I feel that one of the sacred responsibilities of being a parent is to pay one’s child a quality of attention where they intuitively feel this reaction:
I am loved. I am enough. I don’t need to do anything other than be myself.
This is a blessing, but if a parent isn’t around, either physically or emotionally, then the blessing cannot be given. Ideally the community, the culture, the feeling of being in the world would also act as a blessing. If those things are present then the sacred responsibility is shared out. If they’re missing then the blessing of parents becomes even more vital. Without those blessings, there is a void in the child’s heart that does not go away when he or she becomes an adult and has children of their own.
In the absence of true blessings, we’ll settle for false ones, such as those facilitated by social media. Social media is best understood is a constellation of demons, a sentiment I feel echoed in this rigorously researched article from The Consilience Project:
‘Some of our most popular technologies are becoming a means of mass coercion that open societies cannot survive… Digital environments have been designed to capture your attention, deploy surveillance, and then deliver your brain over to stronger, more knowledgeable, and overtly strategic parties for microtargeting.’

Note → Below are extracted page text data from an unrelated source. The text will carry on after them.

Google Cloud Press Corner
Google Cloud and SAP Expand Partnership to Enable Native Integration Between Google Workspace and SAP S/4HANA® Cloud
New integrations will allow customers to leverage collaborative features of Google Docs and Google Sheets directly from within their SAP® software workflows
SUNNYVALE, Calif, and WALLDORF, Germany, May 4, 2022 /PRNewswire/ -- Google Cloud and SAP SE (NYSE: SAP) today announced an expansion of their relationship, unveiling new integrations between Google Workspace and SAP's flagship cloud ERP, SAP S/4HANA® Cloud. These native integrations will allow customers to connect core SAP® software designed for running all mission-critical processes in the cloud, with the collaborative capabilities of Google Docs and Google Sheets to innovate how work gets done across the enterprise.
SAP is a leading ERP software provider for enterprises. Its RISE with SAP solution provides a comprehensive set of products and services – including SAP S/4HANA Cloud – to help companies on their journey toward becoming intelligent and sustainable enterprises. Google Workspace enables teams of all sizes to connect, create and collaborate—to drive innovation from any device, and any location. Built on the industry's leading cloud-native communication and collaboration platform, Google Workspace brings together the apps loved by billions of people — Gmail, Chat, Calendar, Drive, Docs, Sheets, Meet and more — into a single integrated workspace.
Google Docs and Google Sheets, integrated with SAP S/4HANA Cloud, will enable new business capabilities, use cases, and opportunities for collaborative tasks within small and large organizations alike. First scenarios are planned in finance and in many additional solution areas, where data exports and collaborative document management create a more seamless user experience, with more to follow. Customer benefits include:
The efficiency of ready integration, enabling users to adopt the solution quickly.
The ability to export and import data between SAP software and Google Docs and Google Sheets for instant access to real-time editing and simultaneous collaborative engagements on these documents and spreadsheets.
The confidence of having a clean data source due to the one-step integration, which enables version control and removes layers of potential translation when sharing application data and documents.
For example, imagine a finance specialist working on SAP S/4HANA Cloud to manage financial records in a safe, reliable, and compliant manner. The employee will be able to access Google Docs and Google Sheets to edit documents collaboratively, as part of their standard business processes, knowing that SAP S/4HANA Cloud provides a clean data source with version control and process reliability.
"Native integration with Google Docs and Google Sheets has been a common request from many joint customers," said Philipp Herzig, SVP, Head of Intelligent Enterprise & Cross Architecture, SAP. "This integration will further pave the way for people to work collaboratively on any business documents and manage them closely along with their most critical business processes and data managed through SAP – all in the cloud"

Keying into a narcissistic desire for external validation is just one of the ways social media captures our attention. What would Narcissus have done if instead of encountering a numinous image held in water, he stared at heavily filtered photographs of his own face on Instagram?
That pool of water is important. Picture it now, hidden inside an ancient forest. If we take the image as a guide then it may inspire questions, as it did for Thomas Moore.
‘Is there something in me that is like this pool? Do I have depth? Do my feelings and thoughts pool somewhere so off the beaten path that it is utterly still and untouched? Is there someplace wet in me, not the place of dry intellectualism but rather of moist feeling and green, fertile, shady imagination? Do I find myself in rare moments caught in a place of reflection where I have to take a break for reverie and wonder and there catch a glimpse of some unfamiliar face that is mine? If so, then the myth of Narcissus, the cure for narcissism, may be stirring in me.’
For a culture not to be afflicted by blessing deficit disorder, some new relationship to self love will need to become common, and it’s not going to happen on social media. Dark Forests may help, but don’t forget the water.